9/10La Sirène des pompiers

/ Critique - écrit par iscarioth, le 14/09/2006
Notre verdict : 9/10 - Du « grand art » (Fiche technique)

La sirène des pompiers est une oeuvre sensible, dense, très humaine est qui ne manque pas d'humour. Des qualités qu'on perçoit déjà comme une marque de fabrique chez Hubert.

Dès les premiers instants de lecture de La sirène des pompiers, un album nous revient immédiatement en tête, d'ailleurs sorti chez la même maison d'édition (Dargaud) et au sein de la même collection (Poisson Pilote) : La vierge du bordel. Un album du diptyque en devenir Miss pas touche qui nous avait fait très forte sensation lors de sa sortie en mai dernier. Avec La sirène des pompiers, on retrouve la même ambiance. Une narration maîtrisée, des personnages riches et un récit chaleureux. Sans compter le dessin, poursuivant tout autant dans la lignée de Sfar... Rien d'étonnant, derrière La Sirène des pompiers comme derrière Miss pas touche, on retrouve le même scénariste... Hubert. Un nom à retenir comme l'une des révélations de l'année.


La sirène des pompiers
est très ressemblant à Miss pas touche, tout en étant bien différent sur certains points. Ici, l'histoire est entière, il s'agit d'un one-shot et l'ambiance n'est pas policière mais plutot fantastique. On s'attache toujours autant au personnage principal, ici une sirène. Sur plus de soixante pages riches en émotions et rebondissements, on nous raconte une partie de vie de la sirène, qui ne rêve pas contrairement à ses soeurs de laisser s'écouler une existence paisible ponctuée par quelques marins à terroriser. En quittant son bout de rocher pour rejoindre Paris, la sirène va de désillusion en désillusion, et fait le douloureux apprentissage de la vie. Paris, ville de lumière fantasmée, se révèle pollué et le peintre romantique dont elle tombe amoureuse est finalement dévoré par une ambition malsaine.
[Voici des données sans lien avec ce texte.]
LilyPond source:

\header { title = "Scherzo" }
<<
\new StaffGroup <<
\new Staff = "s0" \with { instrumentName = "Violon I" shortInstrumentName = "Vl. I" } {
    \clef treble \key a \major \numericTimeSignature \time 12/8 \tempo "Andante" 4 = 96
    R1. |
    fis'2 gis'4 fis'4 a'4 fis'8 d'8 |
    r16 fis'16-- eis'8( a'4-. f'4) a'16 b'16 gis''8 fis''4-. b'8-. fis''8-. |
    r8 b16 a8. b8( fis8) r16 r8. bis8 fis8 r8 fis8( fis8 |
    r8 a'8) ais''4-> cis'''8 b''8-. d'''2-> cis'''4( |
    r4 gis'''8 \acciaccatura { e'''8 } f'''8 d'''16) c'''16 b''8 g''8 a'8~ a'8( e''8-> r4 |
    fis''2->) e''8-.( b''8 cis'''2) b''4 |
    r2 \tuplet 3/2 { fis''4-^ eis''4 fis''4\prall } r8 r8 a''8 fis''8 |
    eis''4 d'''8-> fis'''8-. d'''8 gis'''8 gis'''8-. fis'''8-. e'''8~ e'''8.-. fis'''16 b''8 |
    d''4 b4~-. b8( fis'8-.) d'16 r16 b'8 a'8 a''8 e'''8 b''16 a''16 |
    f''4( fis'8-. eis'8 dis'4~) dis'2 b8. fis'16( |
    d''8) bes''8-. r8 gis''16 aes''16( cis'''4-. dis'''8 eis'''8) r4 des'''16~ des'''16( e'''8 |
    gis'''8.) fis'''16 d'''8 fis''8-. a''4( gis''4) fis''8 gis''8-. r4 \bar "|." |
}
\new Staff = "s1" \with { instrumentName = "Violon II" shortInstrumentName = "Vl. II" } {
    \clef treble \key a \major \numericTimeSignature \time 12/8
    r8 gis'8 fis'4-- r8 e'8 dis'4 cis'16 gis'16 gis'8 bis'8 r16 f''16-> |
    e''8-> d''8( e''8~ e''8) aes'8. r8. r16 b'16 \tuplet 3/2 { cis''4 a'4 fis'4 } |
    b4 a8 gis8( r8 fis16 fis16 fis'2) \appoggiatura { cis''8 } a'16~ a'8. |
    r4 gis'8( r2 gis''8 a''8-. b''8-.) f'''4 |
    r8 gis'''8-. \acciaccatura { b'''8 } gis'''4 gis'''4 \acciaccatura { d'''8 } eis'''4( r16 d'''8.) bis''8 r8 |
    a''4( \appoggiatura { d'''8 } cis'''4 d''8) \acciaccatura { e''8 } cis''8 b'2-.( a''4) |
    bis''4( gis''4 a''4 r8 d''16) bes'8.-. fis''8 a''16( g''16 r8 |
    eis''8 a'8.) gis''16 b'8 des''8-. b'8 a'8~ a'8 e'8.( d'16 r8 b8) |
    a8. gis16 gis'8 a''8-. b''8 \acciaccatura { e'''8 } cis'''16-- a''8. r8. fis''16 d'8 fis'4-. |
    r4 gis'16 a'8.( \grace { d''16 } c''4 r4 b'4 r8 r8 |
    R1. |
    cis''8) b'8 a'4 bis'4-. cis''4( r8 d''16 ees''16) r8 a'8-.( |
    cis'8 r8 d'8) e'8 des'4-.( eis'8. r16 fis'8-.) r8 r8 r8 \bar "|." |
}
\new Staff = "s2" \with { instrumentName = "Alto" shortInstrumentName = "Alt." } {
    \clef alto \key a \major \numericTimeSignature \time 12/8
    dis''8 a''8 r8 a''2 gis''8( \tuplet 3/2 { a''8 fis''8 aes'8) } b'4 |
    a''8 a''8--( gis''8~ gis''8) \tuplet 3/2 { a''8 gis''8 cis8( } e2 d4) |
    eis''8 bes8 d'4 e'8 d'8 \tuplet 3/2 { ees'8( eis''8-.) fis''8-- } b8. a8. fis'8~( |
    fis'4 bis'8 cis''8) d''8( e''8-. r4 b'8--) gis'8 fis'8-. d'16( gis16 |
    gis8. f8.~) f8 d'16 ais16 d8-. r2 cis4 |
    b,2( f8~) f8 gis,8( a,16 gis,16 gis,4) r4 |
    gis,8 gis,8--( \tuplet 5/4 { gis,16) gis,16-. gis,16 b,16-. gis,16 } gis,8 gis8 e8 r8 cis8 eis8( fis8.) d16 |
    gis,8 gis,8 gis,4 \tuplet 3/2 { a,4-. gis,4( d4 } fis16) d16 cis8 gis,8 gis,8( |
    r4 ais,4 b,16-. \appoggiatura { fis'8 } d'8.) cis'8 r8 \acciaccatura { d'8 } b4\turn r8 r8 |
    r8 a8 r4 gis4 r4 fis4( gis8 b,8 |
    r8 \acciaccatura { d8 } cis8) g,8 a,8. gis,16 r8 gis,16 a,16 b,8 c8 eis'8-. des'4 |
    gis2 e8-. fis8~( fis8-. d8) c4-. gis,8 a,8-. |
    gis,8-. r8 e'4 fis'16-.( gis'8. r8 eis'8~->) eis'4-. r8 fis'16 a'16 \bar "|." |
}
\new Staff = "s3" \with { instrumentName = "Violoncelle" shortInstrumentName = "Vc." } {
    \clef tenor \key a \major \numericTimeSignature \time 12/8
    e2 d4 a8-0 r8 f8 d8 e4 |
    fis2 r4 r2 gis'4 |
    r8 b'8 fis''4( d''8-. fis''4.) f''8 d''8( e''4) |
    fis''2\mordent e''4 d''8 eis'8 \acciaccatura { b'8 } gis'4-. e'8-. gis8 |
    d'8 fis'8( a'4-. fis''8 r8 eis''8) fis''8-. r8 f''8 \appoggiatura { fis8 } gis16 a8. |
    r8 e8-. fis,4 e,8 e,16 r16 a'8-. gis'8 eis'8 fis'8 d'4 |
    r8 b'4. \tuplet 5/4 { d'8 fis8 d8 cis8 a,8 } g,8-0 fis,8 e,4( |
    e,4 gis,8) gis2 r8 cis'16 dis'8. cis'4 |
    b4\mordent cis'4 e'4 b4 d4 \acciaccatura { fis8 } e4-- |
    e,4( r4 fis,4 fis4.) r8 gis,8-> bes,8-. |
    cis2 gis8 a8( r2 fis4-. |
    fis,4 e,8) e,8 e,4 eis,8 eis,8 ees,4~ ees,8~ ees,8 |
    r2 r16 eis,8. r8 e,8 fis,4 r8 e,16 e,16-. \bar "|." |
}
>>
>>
L'histoire se déroule surtout à la fin du 19ème siècle et évoque une période charnière dans l'évolution de l'histoire de l'art. La photographie vient bousculer la façon de représenter le réel. La peinture en tube révolutionne la technique, les peintres paysagistes et impressionnistes commencent tout juste à gagner en reconnaissance. L'académisme est sur le déclin. Gustave Gélinet, artiste raté, donne un grand coup de fouet à sa carrière en prenant pour modèle notre sirène, qu'il trouve un soir de grande déprime avant de l'emmener et de la cacher chez lui. La sirène des pompiers propose une réflexion sur la notion d'art, sans discours pompeux ni lourdeurs. Pour les aristocrates, le « grand art » est soit une mode à suivre soit un instrument de suffisance et de prétention à la grandeur sociale. La gloire obtenue est finalement bien précaire. Pour la sirène, l'art est un moyen de se rappeler, de s'émouvoir simplement.


Dans leur style héritier de Sfar et de Blain, le travail de Kerascoët et celui de Zanzim se ressemblent. La sirène des pompiers se montre toutefois plus fin (cases moins grandes, lettrage plus raffiné, encrage moins gras), sans perdre en expressivité. La sirène des pompiers est une histoire de peinture, et le dessinateur Zanzim, pour l'assumer comme il se doit, a réalisé lui-même plusieurs tableaux, dont certains sont reproduits en bonus de l'album, dans un petit livret supplémentaire conçu comme un vieux cahier d'art. On retrouve les mêmes qualités de construction que sur Miss pas touche : des dialogues et un découpage irréprochables.



La sirène des pompiers
est une oeuvre sensible, dense, très humaine est qui ne manque pas d'humour. Des qualités qu'on perçoit déjà comme une marque de fabrique chez Hubert. Un scénariste à suivre, après ce deuxième album indispensable.